The below code snippet will show all the datasets that are available in the WORK library.
proc contents data=work._all_; run;
The NODS option
The NODS option (which stands for “no details”) suppresses the printing of detailed information about each file when you specify the _ALL_ option.
proc contents data=work._all_ nods; run;
Using the DIRECTORY and DETAILS Options
Until now, we have asked PROC CONTENTS for information about only one SAS data set. SAS provides the ability to display the contents information about all the files in our data library using _ALL_ in place of the data file name.
When we do so, PROC CONTENTS also provides useful information about our SAS data library. If we want this useful data library information while wanting data file information about only one data file (that is, when we don’t use the _all_ feature), we can use the DIRECTORY option.
DIRECTORY option in proc contents procedure prints a list of all SAS files that are in the specified SAS library. The DETAILS option includes information in the output about the number of rows, number of variables, and table labels.
proc contents data=macas.cars directory details; title 'Using the DIRECTORY and DETAILS Options'; run;
Below is the additional details you get using the directory option.
DETAILS | NODETAILS
These two options are used along with the DIRECTORY option. It includes information in the output about the number of rows, number of variables, and table labels.
If you do not specify the DETAILS or NODETAILS option, the default for the CONTENTS procedure is the system options setting, which is NODETAILS; for the CONTENTS statement.
The NOPRINT option is used to suppress the printing of the output.
By default, variables are listed alphabetically.
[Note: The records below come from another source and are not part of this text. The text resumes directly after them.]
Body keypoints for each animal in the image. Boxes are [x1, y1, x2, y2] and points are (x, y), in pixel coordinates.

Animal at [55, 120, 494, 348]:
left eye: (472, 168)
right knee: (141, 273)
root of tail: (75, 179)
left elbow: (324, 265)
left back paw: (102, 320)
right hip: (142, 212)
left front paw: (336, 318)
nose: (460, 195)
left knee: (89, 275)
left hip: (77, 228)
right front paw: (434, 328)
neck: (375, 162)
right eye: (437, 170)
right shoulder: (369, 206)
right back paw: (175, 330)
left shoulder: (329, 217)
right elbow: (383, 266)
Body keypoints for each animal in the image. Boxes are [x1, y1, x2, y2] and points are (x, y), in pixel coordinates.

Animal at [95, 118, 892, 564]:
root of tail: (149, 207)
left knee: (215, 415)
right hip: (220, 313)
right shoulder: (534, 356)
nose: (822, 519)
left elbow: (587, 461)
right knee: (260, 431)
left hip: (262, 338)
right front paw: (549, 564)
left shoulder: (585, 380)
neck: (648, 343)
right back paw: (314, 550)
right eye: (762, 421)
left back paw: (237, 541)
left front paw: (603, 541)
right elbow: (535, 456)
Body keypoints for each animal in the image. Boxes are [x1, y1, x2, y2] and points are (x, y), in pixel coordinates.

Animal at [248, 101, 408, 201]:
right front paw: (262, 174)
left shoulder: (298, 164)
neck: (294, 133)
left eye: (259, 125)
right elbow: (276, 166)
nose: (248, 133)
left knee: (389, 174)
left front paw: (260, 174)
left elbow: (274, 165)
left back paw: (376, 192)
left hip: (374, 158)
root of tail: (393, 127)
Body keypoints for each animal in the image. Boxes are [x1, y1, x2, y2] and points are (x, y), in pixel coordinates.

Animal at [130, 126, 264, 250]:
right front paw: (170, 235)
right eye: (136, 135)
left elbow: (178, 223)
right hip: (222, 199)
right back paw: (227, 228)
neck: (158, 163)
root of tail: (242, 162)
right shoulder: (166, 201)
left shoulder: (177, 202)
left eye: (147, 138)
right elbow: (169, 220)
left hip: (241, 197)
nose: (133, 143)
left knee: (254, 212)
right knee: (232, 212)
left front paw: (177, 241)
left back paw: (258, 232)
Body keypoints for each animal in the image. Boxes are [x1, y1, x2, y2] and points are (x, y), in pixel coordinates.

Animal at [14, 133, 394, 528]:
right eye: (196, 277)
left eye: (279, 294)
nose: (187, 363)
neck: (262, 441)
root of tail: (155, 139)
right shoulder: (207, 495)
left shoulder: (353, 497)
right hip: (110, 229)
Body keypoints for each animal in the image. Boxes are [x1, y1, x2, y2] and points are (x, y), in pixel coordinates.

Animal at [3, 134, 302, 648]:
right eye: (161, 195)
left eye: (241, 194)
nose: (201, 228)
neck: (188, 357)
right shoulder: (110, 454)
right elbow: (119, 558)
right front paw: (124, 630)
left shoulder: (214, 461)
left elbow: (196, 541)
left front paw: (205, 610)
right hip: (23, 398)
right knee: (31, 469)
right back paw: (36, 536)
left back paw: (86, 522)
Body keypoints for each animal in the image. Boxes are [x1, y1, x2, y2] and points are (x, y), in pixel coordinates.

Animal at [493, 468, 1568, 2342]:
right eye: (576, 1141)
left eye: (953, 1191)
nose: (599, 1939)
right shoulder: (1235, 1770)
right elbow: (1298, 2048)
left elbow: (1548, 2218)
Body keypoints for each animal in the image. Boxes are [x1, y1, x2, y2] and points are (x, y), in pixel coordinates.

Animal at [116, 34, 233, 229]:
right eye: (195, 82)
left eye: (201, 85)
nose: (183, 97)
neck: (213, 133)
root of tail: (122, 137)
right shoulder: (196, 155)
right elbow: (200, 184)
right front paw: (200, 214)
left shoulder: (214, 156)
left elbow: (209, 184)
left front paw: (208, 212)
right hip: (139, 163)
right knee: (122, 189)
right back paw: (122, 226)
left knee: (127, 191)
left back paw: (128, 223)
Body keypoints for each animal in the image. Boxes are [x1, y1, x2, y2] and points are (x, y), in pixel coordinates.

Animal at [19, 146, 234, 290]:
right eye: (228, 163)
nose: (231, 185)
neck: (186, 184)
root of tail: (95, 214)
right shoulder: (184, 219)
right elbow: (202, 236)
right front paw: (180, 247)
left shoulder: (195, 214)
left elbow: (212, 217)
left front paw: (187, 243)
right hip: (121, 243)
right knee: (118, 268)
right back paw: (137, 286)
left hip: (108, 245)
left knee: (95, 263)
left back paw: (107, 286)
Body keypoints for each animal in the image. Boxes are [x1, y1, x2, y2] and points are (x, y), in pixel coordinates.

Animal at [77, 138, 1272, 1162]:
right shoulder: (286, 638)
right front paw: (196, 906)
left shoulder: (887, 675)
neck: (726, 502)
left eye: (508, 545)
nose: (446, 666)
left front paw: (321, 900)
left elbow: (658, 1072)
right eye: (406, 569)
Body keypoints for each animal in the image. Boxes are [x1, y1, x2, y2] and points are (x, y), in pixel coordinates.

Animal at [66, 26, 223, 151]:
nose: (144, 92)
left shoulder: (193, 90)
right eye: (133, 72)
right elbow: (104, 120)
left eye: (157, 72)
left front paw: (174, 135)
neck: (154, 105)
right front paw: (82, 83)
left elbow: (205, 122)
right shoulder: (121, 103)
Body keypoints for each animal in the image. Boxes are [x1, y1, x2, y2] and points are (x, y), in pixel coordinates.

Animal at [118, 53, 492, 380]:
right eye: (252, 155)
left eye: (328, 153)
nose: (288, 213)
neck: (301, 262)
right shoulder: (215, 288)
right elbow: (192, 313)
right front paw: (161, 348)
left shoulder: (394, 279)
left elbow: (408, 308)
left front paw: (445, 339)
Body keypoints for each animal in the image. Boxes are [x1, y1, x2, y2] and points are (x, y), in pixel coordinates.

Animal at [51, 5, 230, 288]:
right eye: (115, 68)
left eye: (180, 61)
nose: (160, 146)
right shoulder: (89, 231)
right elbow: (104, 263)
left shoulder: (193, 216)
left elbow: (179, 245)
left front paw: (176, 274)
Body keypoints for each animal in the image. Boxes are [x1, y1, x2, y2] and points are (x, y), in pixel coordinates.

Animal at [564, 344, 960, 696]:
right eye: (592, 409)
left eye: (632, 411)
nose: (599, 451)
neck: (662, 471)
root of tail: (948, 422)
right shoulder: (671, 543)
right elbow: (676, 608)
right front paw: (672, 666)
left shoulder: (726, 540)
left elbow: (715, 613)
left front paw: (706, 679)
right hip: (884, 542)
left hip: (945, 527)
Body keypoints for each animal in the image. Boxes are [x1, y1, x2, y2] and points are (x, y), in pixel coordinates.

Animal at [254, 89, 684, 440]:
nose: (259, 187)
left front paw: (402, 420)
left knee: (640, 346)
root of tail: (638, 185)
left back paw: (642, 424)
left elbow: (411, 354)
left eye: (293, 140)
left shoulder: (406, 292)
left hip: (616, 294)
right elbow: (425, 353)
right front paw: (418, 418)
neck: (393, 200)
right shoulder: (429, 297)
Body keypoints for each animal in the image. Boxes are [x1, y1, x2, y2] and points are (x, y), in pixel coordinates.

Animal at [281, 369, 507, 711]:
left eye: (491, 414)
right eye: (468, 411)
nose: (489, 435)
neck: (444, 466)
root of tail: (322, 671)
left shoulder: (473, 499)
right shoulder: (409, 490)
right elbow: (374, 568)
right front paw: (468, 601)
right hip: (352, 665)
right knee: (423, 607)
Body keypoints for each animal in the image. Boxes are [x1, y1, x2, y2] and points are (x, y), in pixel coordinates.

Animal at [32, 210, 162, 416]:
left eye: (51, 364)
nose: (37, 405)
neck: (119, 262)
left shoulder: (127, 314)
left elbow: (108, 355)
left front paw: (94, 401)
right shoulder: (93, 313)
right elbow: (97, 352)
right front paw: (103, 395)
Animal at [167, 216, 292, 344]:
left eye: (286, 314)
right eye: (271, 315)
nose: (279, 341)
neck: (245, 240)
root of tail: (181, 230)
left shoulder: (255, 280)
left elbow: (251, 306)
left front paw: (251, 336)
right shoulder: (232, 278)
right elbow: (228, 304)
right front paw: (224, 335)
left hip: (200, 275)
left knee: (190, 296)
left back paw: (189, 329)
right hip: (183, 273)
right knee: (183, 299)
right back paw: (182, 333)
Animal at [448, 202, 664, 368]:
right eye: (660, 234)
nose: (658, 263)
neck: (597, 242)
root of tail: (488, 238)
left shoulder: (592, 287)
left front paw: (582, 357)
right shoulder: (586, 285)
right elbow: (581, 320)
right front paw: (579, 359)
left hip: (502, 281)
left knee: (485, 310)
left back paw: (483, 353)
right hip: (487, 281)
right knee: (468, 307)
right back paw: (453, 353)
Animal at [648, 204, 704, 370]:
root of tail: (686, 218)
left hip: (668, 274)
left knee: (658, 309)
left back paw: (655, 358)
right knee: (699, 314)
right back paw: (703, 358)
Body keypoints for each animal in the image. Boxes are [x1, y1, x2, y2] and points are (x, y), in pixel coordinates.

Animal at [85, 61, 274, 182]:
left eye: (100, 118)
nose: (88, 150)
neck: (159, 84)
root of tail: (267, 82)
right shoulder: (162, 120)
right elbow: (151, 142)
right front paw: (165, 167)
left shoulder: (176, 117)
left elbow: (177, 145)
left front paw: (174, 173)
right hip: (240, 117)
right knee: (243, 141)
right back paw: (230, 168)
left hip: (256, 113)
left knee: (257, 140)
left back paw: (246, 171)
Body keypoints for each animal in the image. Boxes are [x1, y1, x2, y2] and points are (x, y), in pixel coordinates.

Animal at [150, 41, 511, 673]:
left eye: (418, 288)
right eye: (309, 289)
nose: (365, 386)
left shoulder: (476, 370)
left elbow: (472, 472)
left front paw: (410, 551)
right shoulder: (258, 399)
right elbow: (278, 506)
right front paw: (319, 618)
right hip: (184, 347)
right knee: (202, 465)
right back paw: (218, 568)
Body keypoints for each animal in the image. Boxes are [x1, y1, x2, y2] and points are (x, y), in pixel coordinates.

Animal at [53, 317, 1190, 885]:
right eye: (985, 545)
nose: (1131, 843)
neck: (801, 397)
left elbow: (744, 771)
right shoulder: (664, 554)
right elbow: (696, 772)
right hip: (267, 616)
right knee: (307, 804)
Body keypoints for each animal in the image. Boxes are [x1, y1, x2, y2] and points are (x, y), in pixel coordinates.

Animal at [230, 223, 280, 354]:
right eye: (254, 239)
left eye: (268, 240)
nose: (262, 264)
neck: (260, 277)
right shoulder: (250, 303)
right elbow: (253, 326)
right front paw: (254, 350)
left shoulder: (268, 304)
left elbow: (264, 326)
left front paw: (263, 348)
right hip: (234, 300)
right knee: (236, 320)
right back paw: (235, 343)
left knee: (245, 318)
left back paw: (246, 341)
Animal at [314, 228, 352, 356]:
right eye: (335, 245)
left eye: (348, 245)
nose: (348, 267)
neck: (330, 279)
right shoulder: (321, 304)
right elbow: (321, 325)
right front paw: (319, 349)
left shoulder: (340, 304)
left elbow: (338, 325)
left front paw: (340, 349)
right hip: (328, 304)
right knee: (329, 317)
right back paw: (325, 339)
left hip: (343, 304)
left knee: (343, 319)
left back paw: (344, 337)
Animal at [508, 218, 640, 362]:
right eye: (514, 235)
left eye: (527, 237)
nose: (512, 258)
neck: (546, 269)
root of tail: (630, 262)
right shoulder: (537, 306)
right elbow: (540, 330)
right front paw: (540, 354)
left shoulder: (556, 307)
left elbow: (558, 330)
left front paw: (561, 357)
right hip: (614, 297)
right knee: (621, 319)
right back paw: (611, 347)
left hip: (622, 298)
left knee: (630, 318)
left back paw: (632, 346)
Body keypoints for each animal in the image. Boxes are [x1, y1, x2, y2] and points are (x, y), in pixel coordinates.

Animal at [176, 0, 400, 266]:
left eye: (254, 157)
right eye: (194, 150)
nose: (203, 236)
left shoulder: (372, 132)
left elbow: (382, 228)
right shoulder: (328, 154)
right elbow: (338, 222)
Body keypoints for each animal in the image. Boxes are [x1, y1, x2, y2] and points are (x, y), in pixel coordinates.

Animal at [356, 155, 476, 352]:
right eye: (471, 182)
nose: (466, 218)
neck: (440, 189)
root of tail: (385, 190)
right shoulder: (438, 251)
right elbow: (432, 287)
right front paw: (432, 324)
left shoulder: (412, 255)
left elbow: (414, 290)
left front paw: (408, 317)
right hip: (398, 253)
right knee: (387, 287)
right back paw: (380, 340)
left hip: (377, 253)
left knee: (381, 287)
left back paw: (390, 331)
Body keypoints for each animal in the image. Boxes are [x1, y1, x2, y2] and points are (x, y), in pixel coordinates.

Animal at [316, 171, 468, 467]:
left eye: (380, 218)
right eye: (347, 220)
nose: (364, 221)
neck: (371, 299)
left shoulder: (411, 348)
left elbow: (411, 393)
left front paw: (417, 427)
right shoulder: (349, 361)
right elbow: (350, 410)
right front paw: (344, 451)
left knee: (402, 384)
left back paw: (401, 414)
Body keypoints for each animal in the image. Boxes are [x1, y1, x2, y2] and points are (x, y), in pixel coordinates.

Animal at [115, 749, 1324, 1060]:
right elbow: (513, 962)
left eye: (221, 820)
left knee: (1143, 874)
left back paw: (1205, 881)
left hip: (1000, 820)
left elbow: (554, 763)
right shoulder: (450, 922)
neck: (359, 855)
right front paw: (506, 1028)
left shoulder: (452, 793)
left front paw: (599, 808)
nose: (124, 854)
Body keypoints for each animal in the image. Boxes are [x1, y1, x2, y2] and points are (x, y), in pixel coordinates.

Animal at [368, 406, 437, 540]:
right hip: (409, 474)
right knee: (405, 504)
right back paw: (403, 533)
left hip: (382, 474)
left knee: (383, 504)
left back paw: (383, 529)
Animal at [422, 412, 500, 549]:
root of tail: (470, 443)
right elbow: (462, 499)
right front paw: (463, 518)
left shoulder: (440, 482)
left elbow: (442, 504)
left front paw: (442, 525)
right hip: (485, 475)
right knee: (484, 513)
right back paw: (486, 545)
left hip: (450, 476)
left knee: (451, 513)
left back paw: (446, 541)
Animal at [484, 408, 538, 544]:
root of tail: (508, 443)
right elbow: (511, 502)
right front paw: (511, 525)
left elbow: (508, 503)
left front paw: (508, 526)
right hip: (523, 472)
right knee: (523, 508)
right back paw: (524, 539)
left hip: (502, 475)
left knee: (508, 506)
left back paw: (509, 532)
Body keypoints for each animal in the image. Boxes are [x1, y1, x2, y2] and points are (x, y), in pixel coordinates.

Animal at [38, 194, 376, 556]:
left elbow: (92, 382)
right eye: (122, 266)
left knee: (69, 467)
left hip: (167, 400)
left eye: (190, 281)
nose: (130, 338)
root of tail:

The varnum option requests that SAS display the listing of the variables in the order in which they appear in the data set:
Below is an example.
proc contents data=sashelp.class varnum;
ORDER=COLLATE | CASECOLLATE | IGNORECASE | VARNUM
- COLLATE prints a list of variables in alphabetical order beginning with uppercase and then lowercase names.
- CASECOLLATE prints a list of variables in alphabetical order even if they include mixed-case names and numerics.
- IGNORECASE prints a list of variables in alphabetical order ignoring the case of the letters.
- VARNUM is the same as the VARNUM option.
SHORT option prints only the list of variable names for the table. The list will be truncated if the variables are more than 32,767 characters, and a WARNING is written to the log. The alphabetical listing – COLLATE will give you a complete list of variables.
proc contents data=class short; title 'Using the SHORT option'; run;
Using this option will print the length of the informat or format. If the length for format or informat is not specified, it will not appear in the PROC CONTENTS output unless you use the FMTLEN option.
Centiles gives you a nice overview of the distribution of your data. Print centiles information for indexed variables.
Sometimes we will want to document all of the files in our data warehouse of a certain type. For example, we might want the directory and data set information about only the files that are view.
PROC CONTENTS allows us to do so using the MEMTYPE= option. There three member types, DATA, INDEX, and VIEW. We simply set the option to a specific member type (in our example, a “VIEW”).
The syntax will look something like the following: proc contents data=mylib._all_ memtype=view;
proc contents data=work._all_ memtype=data;
Creating Output Datasets
You can create output datasets using the OUT and OUT2 options in the contents Procedure. Below is an example.
OUT=table-name names an output table. Note that OUT= does not suppress the printed output from the statement. Use the NOPRINT option to suppress the printed output.
proc contents data=sashelp.class noprint out=varnames (keep=name varnum); run;
OUT2= Use the OUT2= option if you want to print only the information about constraints and other datasets related information.
proc contents data=class noprint out2=DatasetInfo; run; proc transpose data=DatasetInfo out=DatasetInfo_Transposed(rename=(_name_=Variables)) label=Description prefix=Values; var _all_; run; proc print data=DatasetInfo_Transposed; run;
Below is the transposed output of datsetInfo.
Exporting Proc Contents output
ODS EXCEL FILE="/home/outputs/contents.xlsx" options (sheet_interval='PAGE'); ods exclude directory; ods exclude members; proc contents data=work._all_ memtype=data; run; ODS EXCEL CLOSE;